Víctor Ferrigno F.

Al conmemorar el 38 aniversario de la Masacre de la Embajada de España, sin duda podemos afirmar que hemos vencido al terror contrainsurgente. Pero no lo decimos con triunfalismo ni soberbia, pues ha sido una lucha larga y dura, en la que los hombres y mujeres sobrevivientes empeñamos la vida que logramos preservar. En esta gesta, hicimos realidad la máxima bolivariana que “el arte de vencer se aprende en la derrota”.

La masacre de nuestros compañeros y el personal de la Embajada, como se demostró en el juicio, tuvieron como propósito aterrorizar a la población, quemando vivos a quienes pacíficamente tomaron la legación diplomática, para frenar el genocidio en el norte de El Quiché.

Fue el corolario de meses de denuncias y acciones políticas bajo la consigna “Ejército asesino fuera del Quiché”. Ese grito desgarrador lo pintamos en paredes y lo grabamos en la conciencia de la ciudadanía que no fue cómplice del genocidio, como lo son ahora los militares “matamarrados” y los politicastros cobardes que les sirven, a cambio de altos puestos y espurias monedas.

La matanza nos golpeó brutalmente, pero no nos desmovilizó, pues dos días más tarde, el 2 de febrero de 1980, más de treinta mil ciudadanos rompimos el cerco militar y policial y le dimos a los mártires la más digna sepultura.

En el sepelio, los estudiantes Jesús España, Gustavo Hernández y yo fuimos ametrallados por Pedro García Arredondo, Jesús Valiente Téllez y sus esbirros. Los dos compañeros murieron, pero yo sobreviví para reivindicar su ejemplo y contribuir a la condena de 90 años al Jefe del Comando Seis, en 2015, logrando que se hiciera justicia, aunque fuera 35 años después.

Meses más tarde de la masacre, en plena dictadura luquista, los trabajadores del campo pararon la zafra y el corte de café y, en una gesta sin precedentes, lograron que el salario mínimo se incrementara 320%. El enfrentamiento fue con los finqueros, sus bandas de sicarios y el ejército que, totalmente rebasado, no pudo frenar una lucha que involucró a más de 300 mil obreros agrícolas.

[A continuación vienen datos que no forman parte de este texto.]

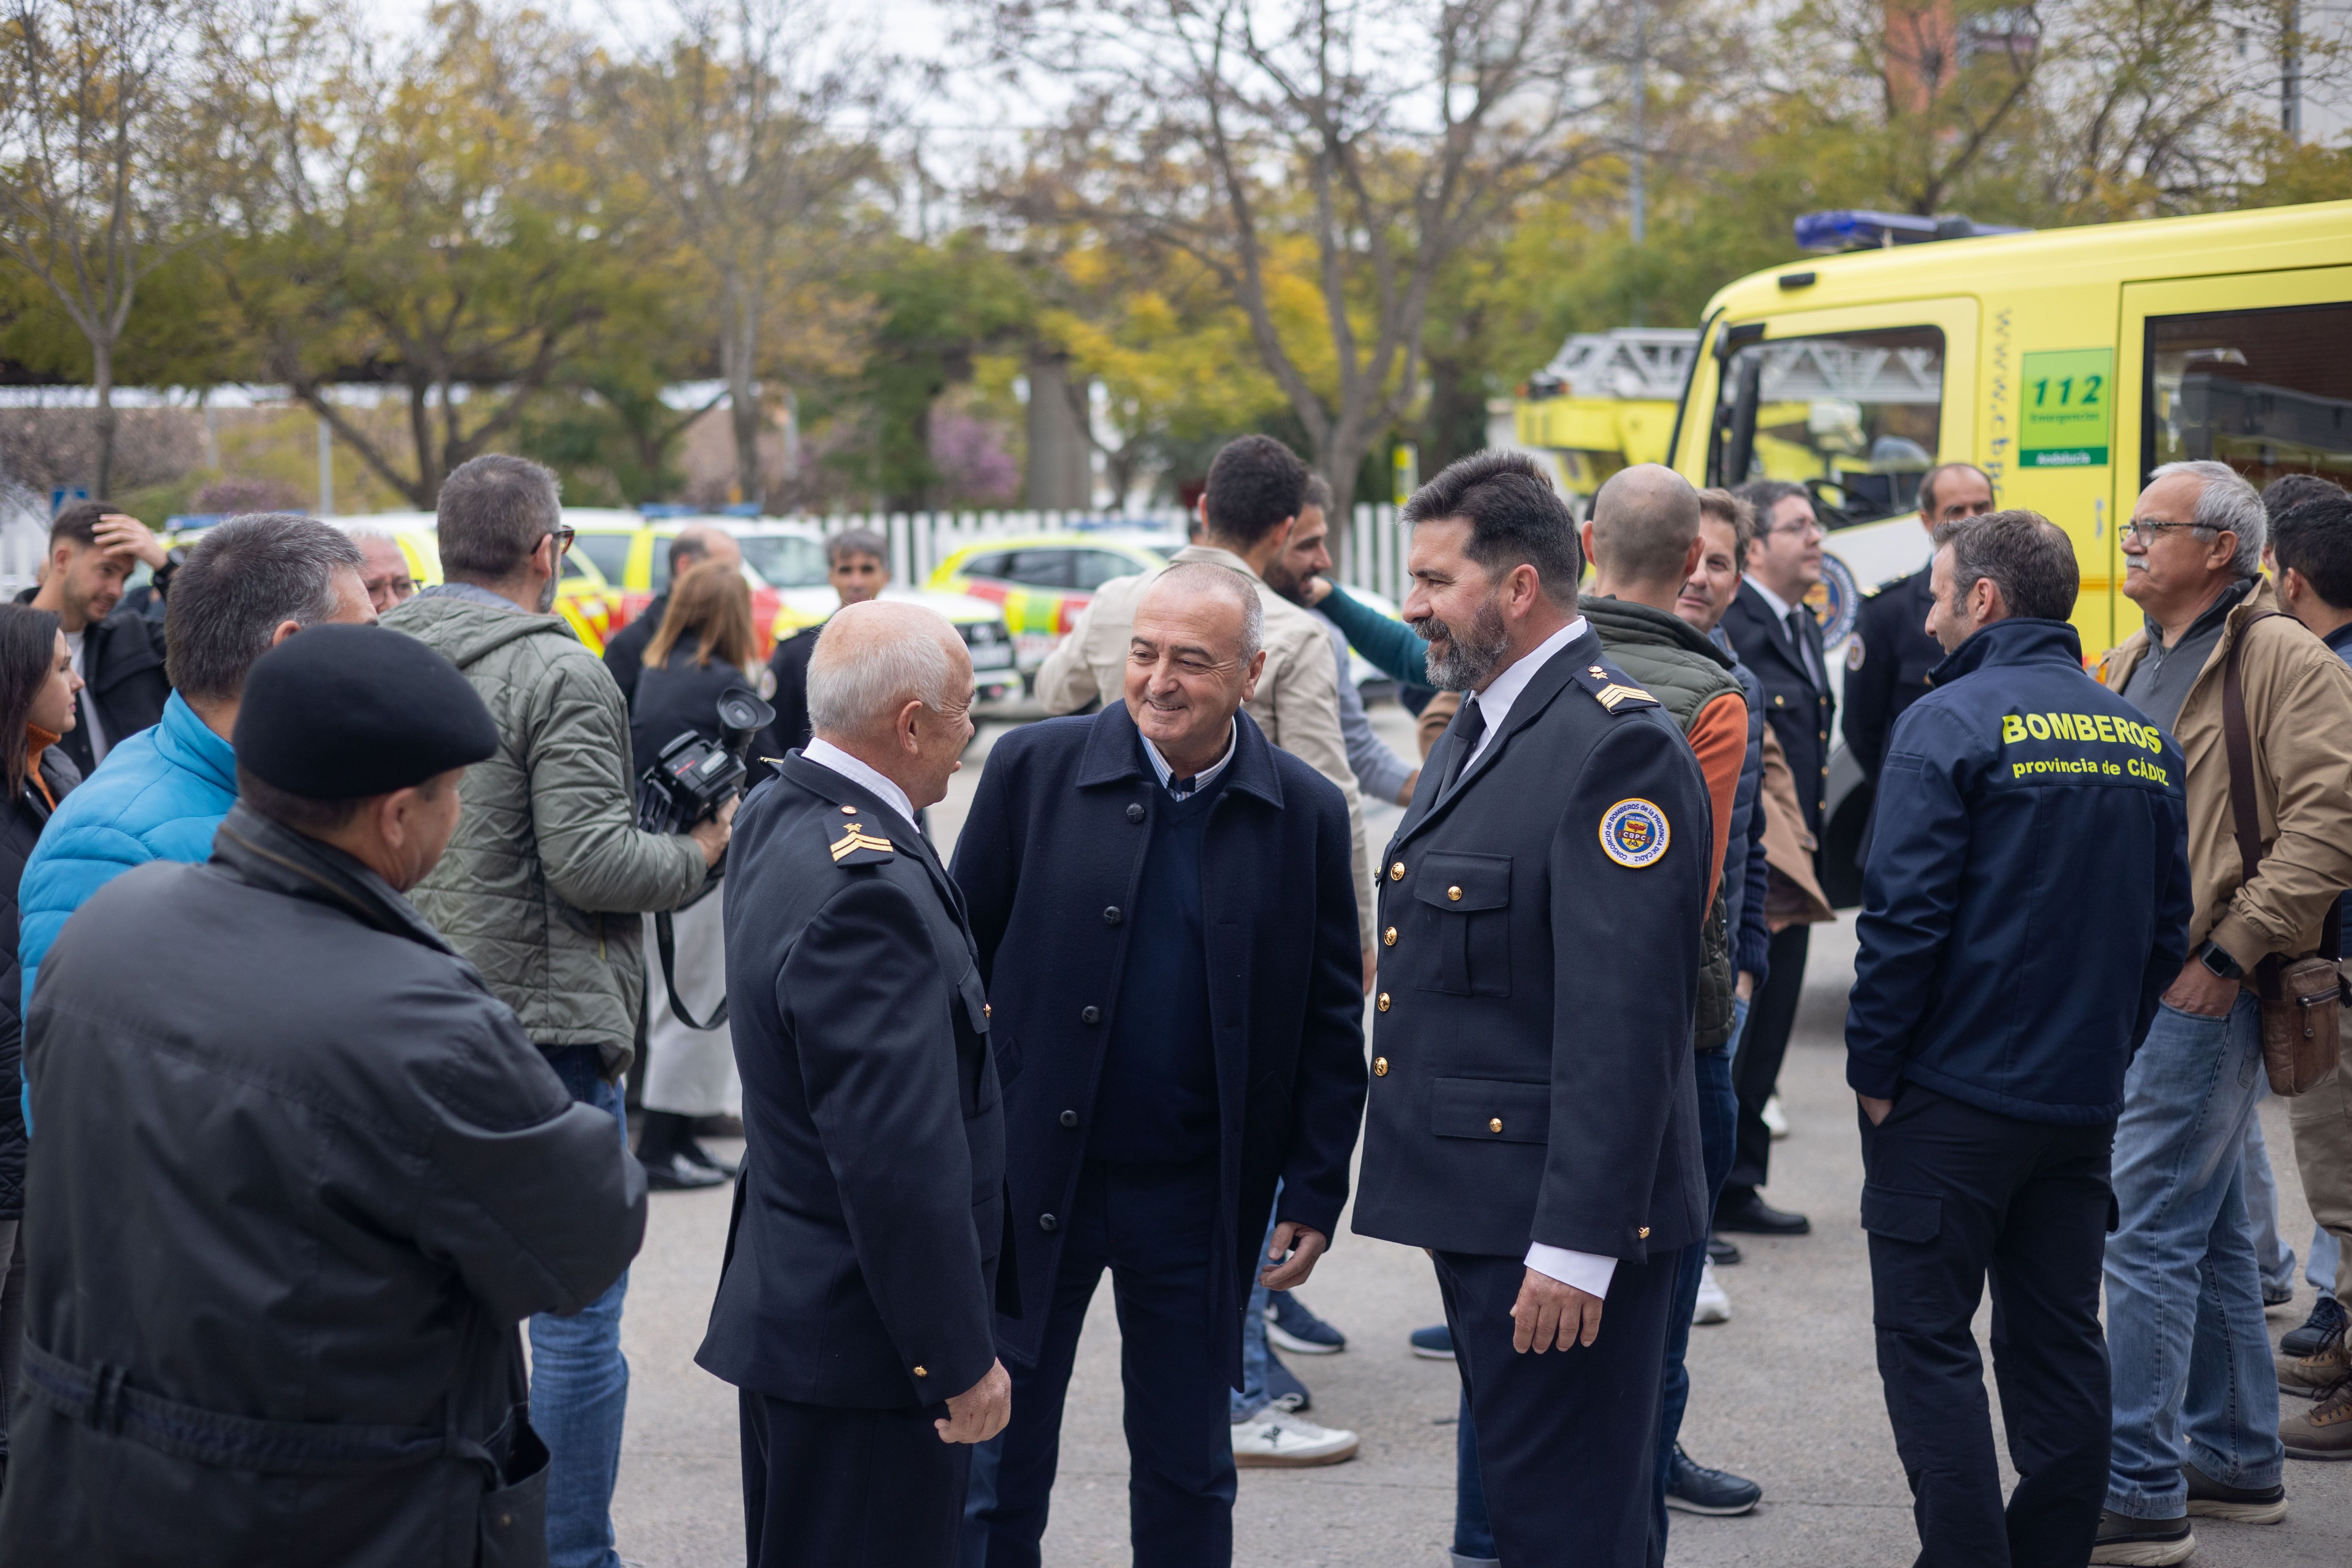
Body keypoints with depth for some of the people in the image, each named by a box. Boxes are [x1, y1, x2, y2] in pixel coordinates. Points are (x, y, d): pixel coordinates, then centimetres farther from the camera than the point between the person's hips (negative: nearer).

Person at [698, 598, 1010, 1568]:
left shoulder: (779, 816, 6)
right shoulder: (868, 888, -26)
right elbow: (903, 1162, -26)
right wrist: (961, 1360, -19)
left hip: (785, 1302, 10)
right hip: (865, 1344, -10)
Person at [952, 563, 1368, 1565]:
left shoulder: (1306, 815, -1)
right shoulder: (1034, 768, -4)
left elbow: (1332, 1024, 3)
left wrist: (1315, 1195, 0)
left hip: (1200, 1200, 1)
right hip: (1029, 1179, -1)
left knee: (1190, 1475, 13)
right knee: (998, 1460, 9)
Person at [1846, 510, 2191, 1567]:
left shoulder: (1948, 724, -12)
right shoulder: (2144, 740, 8)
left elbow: (1906, 914, -16)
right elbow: (2167, 928, 12)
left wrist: (1873, 1067, -7)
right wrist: (2107, 1050, 18)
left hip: (1954, 1093, -6)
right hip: (2085, 1102, 6)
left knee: (1929, 1339, 1)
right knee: (2060, 1341, 13)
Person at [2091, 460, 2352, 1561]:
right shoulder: (2134, 663, 15)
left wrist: (2229, 951, -18)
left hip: (2198, 993, -9)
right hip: (2125, 982, 9)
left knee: (2150, 1234, -9)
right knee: (2209, 1232, 16)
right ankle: (2237, 1461, 26)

La matanza siguió contra los universitarios, los sindicalistas, los pobladores, los religiosos, los socialdemócratas y, con especial sevicia, contra los Pueblos indígenas. Sin embargo, la lucha continuó desde la clandestinidad, desde el exilio o desde los Comités de Población en Resistencia. Fue ese clamor ciudadano por la paz el que posibilitó el cese al fuego y la negociación.

Después vino la paz y se impuso la dictadura del gran capital, que utilizó todos sus medios de comunicación para dar una batalla por la verdad histórica. Durante décadas los mártires, los auténticos patriotas, las víctimas de la ignominia castrense y financiera han sido tildados de subversivos y terroristas, hasta que logramos sentar a los victimarios en el banquillo de los acusados y demostrar su culpabilidad.

En juicios televisados, que observaron el debido proceso hasta el último detalle, se demostró que fueron los militares, al servicio de la oligarquía, quienes construyeron un régimen de terror contrainsurgente, que ahora se hace pedazos, gracias a miles de mujeres y hombres que no cedimos en nuestros afanes libertarios, mantuvimos viva la memoria, reclamando verdad y justicia.

La historia nos enseñó que el arte de vencer al terror radica en la consecuencia, en la lucha y en la perseverancia. Lo más duro fue superar los años de oscuridad y silencio, aquella época en que encarnamos el ejemplo de Mahatma Gandhi: “Si estás en lo cierto y lo sabes, que hable tu razón. Incluso si eres una minoría de uno solo, la verdad sigue siendo la verdad”.